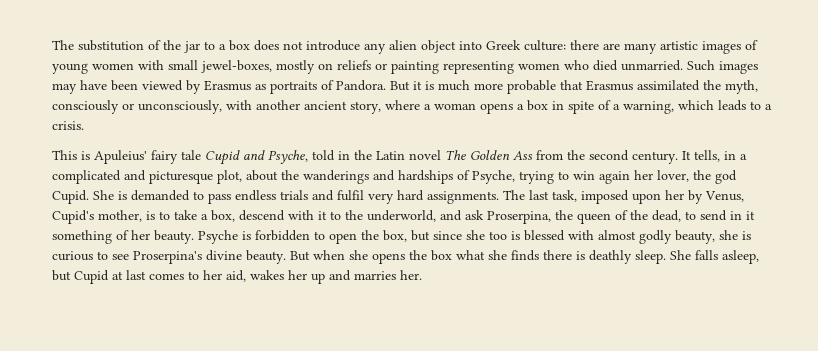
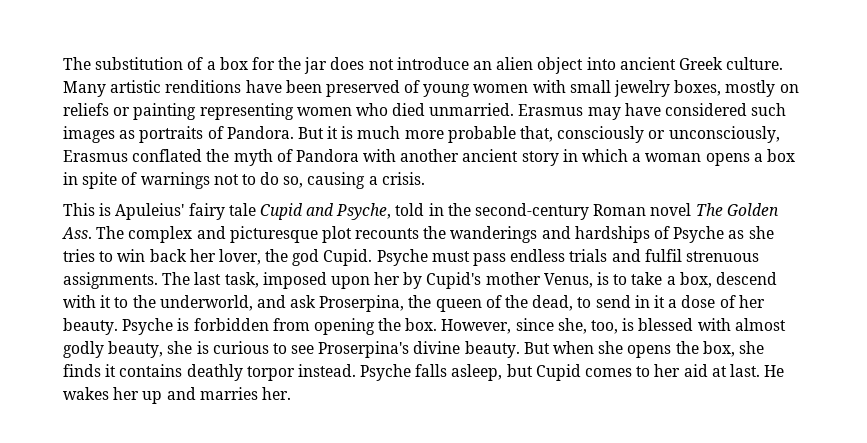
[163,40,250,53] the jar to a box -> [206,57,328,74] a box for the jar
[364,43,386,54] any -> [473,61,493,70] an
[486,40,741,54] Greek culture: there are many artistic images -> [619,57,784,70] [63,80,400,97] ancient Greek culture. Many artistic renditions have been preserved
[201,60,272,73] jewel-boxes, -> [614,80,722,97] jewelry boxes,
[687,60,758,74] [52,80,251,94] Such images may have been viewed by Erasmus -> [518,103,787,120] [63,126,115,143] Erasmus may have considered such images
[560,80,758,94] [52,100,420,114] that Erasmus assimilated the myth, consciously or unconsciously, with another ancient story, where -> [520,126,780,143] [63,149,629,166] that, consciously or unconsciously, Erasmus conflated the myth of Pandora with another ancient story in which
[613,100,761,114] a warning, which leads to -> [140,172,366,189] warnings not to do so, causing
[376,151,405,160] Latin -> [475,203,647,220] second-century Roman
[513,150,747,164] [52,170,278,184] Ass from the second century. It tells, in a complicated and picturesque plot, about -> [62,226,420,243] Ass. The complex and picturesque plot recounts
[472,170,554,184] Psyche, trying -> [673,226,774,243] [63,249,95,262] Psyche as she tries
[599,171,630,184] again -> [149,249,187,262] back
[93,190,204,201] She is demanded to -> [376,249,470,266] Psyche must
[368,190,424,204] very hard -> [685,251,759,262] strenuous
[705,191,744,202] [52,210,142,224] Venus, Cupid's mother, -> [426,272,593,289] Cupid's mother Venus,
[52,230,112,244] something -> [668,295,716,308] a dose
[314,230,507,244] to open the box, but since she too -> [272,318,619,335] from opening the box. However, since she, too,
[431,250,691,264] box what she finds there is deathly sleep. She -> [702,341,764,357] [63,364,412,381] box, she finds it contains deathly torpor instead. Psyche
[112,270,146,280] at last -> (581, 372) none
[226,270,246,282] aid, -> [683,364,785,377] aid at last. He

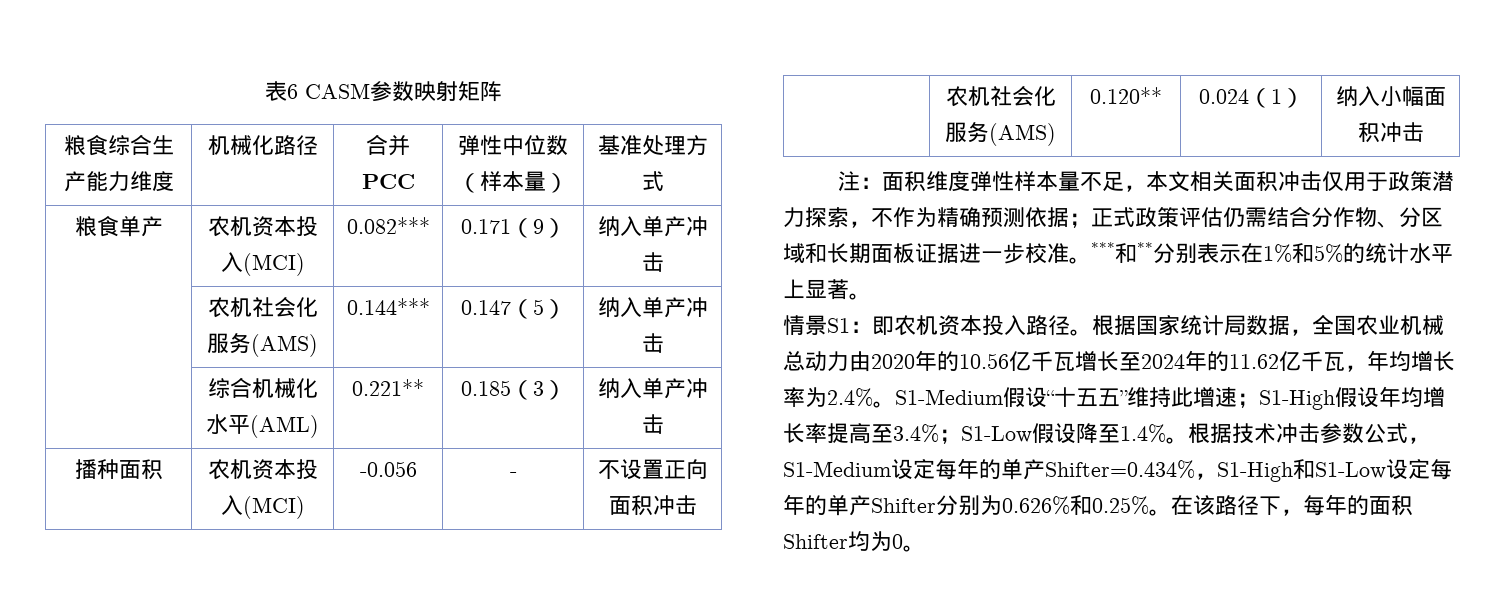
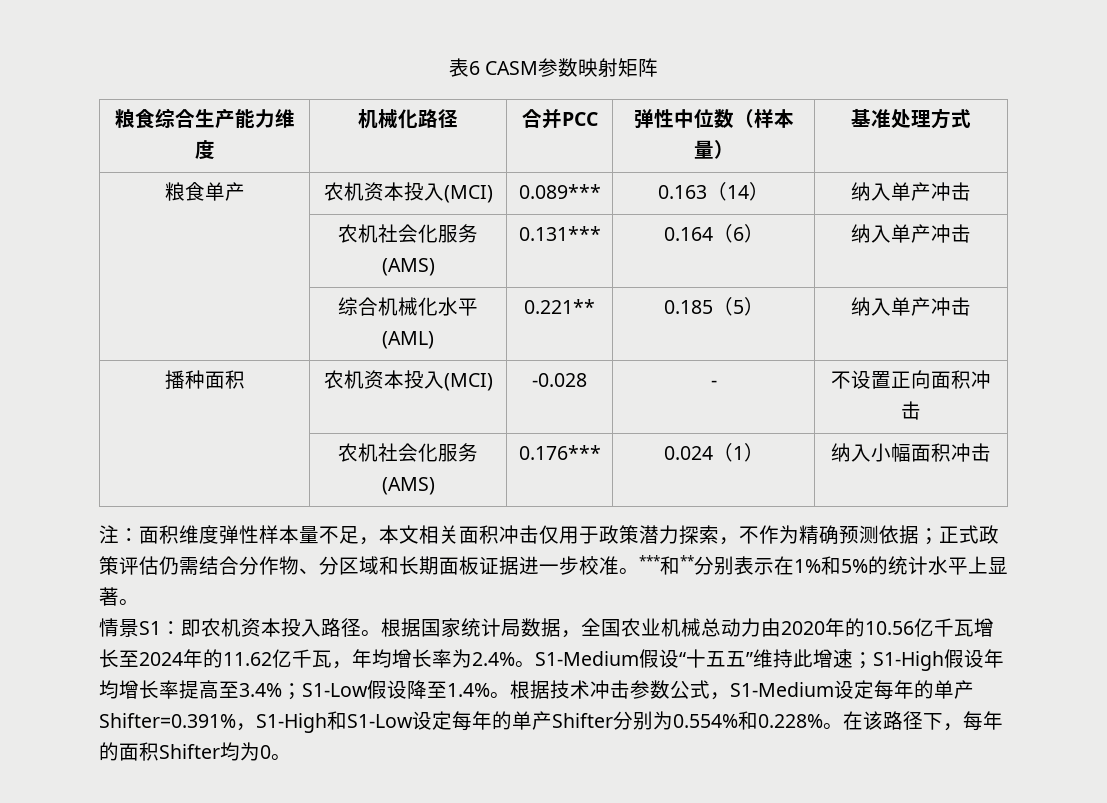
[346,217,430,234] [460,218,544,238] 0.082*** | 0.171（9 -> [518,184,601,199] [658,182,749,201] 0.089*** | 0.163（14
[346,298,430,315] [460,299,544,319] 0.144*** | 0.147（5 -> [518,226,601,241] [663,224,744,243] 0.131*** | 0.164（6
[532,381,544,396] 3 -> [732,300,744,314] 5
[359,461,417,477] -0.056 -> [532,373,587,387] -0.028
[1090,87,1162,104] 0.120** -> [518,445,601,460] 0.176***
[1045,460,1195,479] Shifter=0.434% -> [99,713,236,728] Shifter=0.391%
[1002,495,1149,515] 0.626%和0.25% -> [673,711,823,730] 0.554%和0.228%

**TASK REQUIREMENTS**. Would you return all of the data above word for word, omitting every picture?

**WRITTEN ANSWER**.
[163,40,250,53] the jar to a box -> [206,57,328,74] a box for the jar
[364,43,386,54] any -> [473,61,493,70] an
[486,40,741,54] Greek culture: there are many artistic images -> [619,57,784,70] [63,80,400,97] ancient Greek culture. Many artistic renditions have been preserved
[201,60,272,73] jewel-boxes, -> [614,80,722,97] jewelry boxes,
[687,60,758,74] [52,80,251,94] Such images may have been viewed by Erasmus -> [518,103,787,120] [63,126,115,143] Erasmus may have considered such images
[560,80,758,94] [52,100,420,114] that Erasmus assimilated the myth, consciously or unconsciously, with another ancient story, where -> [520,126,780,143] [63,149,629,166] that, consciously or unconsciously, Erasmus conflated the myth of Pandora with another ancient story in which
[613,100,761,114] a warning, which leads to -> [140,172,366,189] warnings not to do so, causing
[376,151,405,160] Latin -> [475,203,647,220] second-century Roman
[513,150,747,164] [52,170,278,184] Ass from the second century. It tells, in a complicated and picturesque plot, about -> [62,226,420,243] Ass. The complex and picturesque plot recounts
[472,170,554,184] Psyche, trying -> [673,226,774,243] [63,249,95,262] Psyche as she tries
[599,171,630,184] again -> [149,249,187,262] back
[93,190,204,201] She is demanded to -> [376,249,470,266] Psyche must
[368,190,424,204] very hard -> [685,251,759,262] strenuous
[705,191,744,202] [52,210,142,224] Venus, Cupid's mother, -> [426,272,593,289] Cupid's mother Venus,
[52,230,112,244] something -> [668,295,716,308] a dose
[314,230,507,244] to open the box, but since she too -> [272,318,619,335] from opening the box. However, since she, too,
[431,250,691,264] box what she finds there is deathly sleep. She -> [702,341,764,357] [63,364,412,381] box, she finds it contains deathly torpor instead. Psyche
[112,270,146,280] at last -> (581, 372) none
[226,270,246,282] aid, -> [683,364,785,377] aid at last. He

[346,217,430,234] [460,218,544,238] 0.082*** | 0.171（9 -> [518,184,601,199] [658,182,749,201] 0.089*** | 0.163（14
[346,298,430,315] [460,299,544,319] 0.144*** | 0.147（5 -> [518,226,601,241] [663,224,744,243] 0.131*** | 0.164（6
[532,381,544,396] 3 -> [732,300,744,314] 5
[359,461,417,477] -0.056 -> [532,373,587,387] -0.028
[1090,87,1162,104] 0.120** -> [518,445,601,460] 0.176***
[1045,460,1195,479] Shifter=0.434% -> [99,713,236,728] Shifter=0.391%
[1002,495,1149,515] 0.626%和0.25% -> [673,711,823,730] 0.554%和0.228%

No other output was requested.